Satan took Jesus to a place where he could view the kingdoms of the earth in all of their splendor, wealth and glory. “I will give you all of their authority and splendor, for it has been given to me, and I can give it to anyone I want to. So if you worship me, it will all be yours.”

All the kingdoms of the earth. All of their wealth. All of the power, the glory, the honor that comes along with ruling the kingdoms of the earth. Quite a success story. “Anything you can imagine, you can accomplish.” “You are the master of your own destiny.” “You deserve the very best life has to offer.” “Man is the measure of all things.” “You determine your own reality.” “All you need to do is fall down on your knees and worship me.”
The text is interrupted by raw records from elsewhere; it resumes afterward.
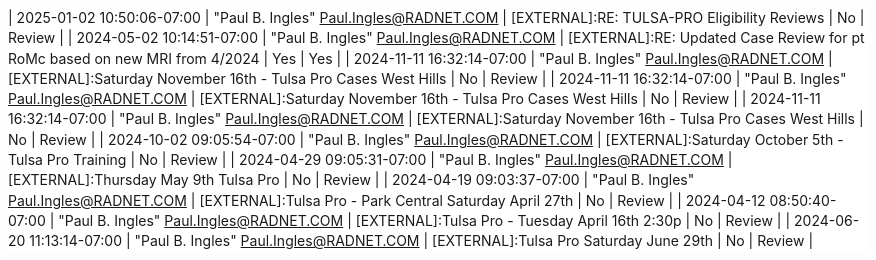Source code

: | 2025-01-02 10:50:06-07:00 | "Paul B. Ingles" <Paul.Ingles@RADNET.COM> | [EXTERNAL]:RE: TULSA-PRO Eligibility Reviews | No | Review |
| 2024-05-02 10:14:51-07:00 | "Paul B. Ingles" <Paul.Ingles@RADNET.COM> | [EXTERNAL]:RE: Updated Case Review for pt RoMc based on new MRI from 4/2024 | Yes | Yes |
| 2024-11-11 16:32:14-07:00 | "Paul B. Ingles" <Paul.Ingles@RADNET.COM> | [EXTERNAL]:Saturday November 16th - Tulsa Pro Cases West Hills | No | Review |
| 2024-11-11 16:32:14-07:00 | "Paul B. Ingles" <Paul.Ingles@RADNET.COM> | [EXTERNAL]:Saturday November 16th - Tulsa Pro Cases West Hills | No | Review |
| 2024-11-11 16:32:14-07:00 | "Paul B. Ingles" <Paul.Ingles@RADNET.COM> | [EXTERNAL]:Saturday November 16th - Tulsa Pro Cases West Hills | No | Review |
| 2024-10-02 09:05:54-07:00 | "Paul B. Ingles" <Paul.Ingles@RADNET.COM> | [EXTERNAL]:Saturday October 5th - Tulsa Pro Training | No | Review |
| 2024-04-29 09:05:31-07:00 | "Paul B. Ingles" <Paul.Ingles@RADNET.COM> | [EXTERNAL]:Thursday May 9th Tulsa Pro | No | Review |
| 2024-04-19 09:03:37-07:00 | "Paul B. Ingles" <Paul.Ingles@RADNET.COM> | [EXTERNAL]:Tulsa Pro - Park Central Saturday April 27th | No | Review |
| 2024-04-12 08:50:40-07:00 | "Paul B. Ingles" <Paul.Ingles@RADNET.COM> | [EXTERNAL]:Tulsa Pro - Tuesday April 16th 2:30p | No | Review |
| 2024-06-20 11:13:14-07:00 | "Paul B. Ingles" <Paul.Ingles@RADNET.COM> | [EXTERNAL]:Tulsa Pro Saturday June 29th | No | Review |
Jesus was hungry and ragged. He had been in the wilderness for forty days. By all appearances he was no King of Kings. His current circumstance certainly didn’t reflect his role of the Chosen One. But Jesus did know his true position and authority. He knew his destiny and was confident in his ultimate reward. He knew also, Whom he served and his place in the Kingdom. Anything Satan could offer in his kingdom was insufficient in light of the Kingdom to come. “It is written: ‘Worship the Lord your God and serve him only.’” Jesus’ reply silenced his adversary. Satan left him to wait “for a more opportune moment.”

*****

We’ve discussed before how our drive for success has its roots in the necessity of fulfilling our basic needs. We’ve also discussed how God’s instruction of how to go about fulfilling our needs is very different from man’s philosophy. Now that we’ve seen who invented man’s philosophy of success, we can get a glimpse of its ultimate end.

Man can make up some pretty impressive positive affirmations: “You are the master of your own destiny.” “Recognition for your accomplishments and position rightfully falls on your own shoulders.” “Your position, accomplishments and wealth are the result of your own efforts and talent.” “You deserve the credit.” “If you put your mind and resolve to it, there’s nothing you can’t accomplish.” “Your reality is determined by your thinking.” “If you think on a thing long enough and hard enough, you can make it come to pass.” “The power of attraction will draw all things unto you.” “Imagine yourself at the center of your own universe; all things orbit around you and were created for your benefit.”

Keep working on the slogans. You can create a modicum of success and self-satisfaction in this world through your own efforts. People do it all the time. You can create your own reality, your own universe; and all of the objects in your own self-made universe can find their orbit around your center. A lot of very successful people have done just that. They are, in their understanding, self-made. Like the inventor of the program, these folks believe they are the master of all they survey, the source of their own glory.

But be warned. The inventor of this success plan has a miserable future waiting for him. Ultimately, those that follow the program are headed for the same destination. Unfortunately that’s where the plan leads.

But there is a better plan. One in which you’re not the center of your own little universe, but a unique part of a much larger one. One in which you give glory and honor instead of receive it. One in which you accept the position and destiny created for you before the foundations of the world, rather than trying to carve out your own. The only one that ultimately leads to the kind of success we’ve been taking about.

Let not steadfast love and faithfulness forsake you; bind them around your neck; write them on the tablet of your heart. So you will find favor and good success in the sight of God and man. Trust in the Lord with all your heart, and do not lean on your own understanding. In all your ways acknowledge him, and he will make straight your paths. (Proverbs 3:3-6 ESV)

*****

Looks like I’ve done it again! Remember a few weeks ago when I gave Paul credit for something Peter wrote? Well, last week I attributed a passage in Hebrews to the Apostle Paul. A long time ago people called Hebrews, “The Epistle of Paul to the Hebrews,” but Bible scholars pretty much agree that Paul didn’t write it. They don’t know who did, but they don’t think it was Paul. So, sorry again for giving Paul more credit than he’s due (I must really like the guy). As far as I know, I’ve never attributed an Old Testament book to Paul, but keep an eye on me.